Alejandra is proud of her home. It is not a house, but a travel trailer, parked in a small space at the back of her mother-in-law’s house. We can reach the front door today because it hasn’t rained in a while.
Her husband had paid $1,500 or so for the trailer, buying it from a friend who had lived in it for ten years, who had bought it from a couple from Minnesota who, twenty years ago, had used it while traveling through Mexico.
So it is not a house, but it is their home.
“Before,” she said, “We would rent a small room from different people. But now we have a home.”
Alejandra gave me a tour–a small breakfast nook; a small cooking area, a very small bedroom, and a small, small, small bathroom with a smaller shower stall. There is no hot water, as the boiler burnt out some time ago.
No air conditioning either, which I noticed as soon as I entered. The word “sauna” came to mind at first, but then I remembered that in a sauna you are not wearing clothing, you go there by choice and you can leave whenever you want.
Alejandra closed the door.
Sweat streaming down my face, I told her that I had just lost ten pounds. She laughed and said, “Our trailer is a double-use–a home and a fitness center!”
The screens were intact on the small windows, mercifully keeping out the mosquitoes and flies. Her one year old son was napping in the bed. In the evenings, Alejandra explained, they made a small bed on the floor for him. “We have to be very careful if we get up in the middle of the night not to step on him,” she commented.

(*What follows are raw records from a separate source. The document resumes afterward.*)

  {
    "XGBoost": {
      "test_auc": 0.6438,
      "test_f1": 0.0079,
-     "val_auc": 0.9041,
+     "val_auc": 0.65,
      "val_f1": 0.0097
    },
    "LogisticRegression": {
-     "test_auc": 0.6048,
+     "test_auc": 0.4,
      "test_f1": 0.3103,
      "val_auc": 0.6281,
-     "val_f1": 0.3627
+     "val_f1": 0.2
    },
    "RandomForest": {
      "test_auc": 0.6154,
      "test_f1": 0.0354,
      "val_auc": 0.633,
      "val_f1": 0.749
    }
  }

I carefully backed into the kitchen/dinette/living room. I sat at the small table while she poured me a glass of water, which she then sat upon a napkin.
She filled up a glass for herself, and then sat down opposite me. A drop of sweat fell from the tip of her nose. Alejandra sighed, and noted, “We are so blessed.”

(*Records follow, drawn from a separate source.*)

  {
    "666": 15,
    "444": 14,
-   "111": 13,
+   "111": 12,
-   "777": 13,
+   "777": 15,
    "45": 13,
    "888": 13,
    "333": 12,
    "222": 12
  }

Then she took a measured, small sip from her glass of water, and smiled again.
The details of my visit were misleading. I had found an obviously poor woman living in a hot, leaky trailer—and she seemed happy about this. “A simple soul,” the uncomplicated part of my brain deduced.
But then we continued to talk and I learned that while this was definitely her home, and while it was a step up from a rental room, it was just that—one more step.
Alejandra had larger things in mind, which involved a decent home for her boy to grow up in and in which her family would create their living space. What struck me most about our conversation, though, was how she continually included the wider community in her dreams. How she would refer, over and again, about how nice it will be when “all of us have decent places to live.”
Her present home was indeed small. Her dreams—not so much.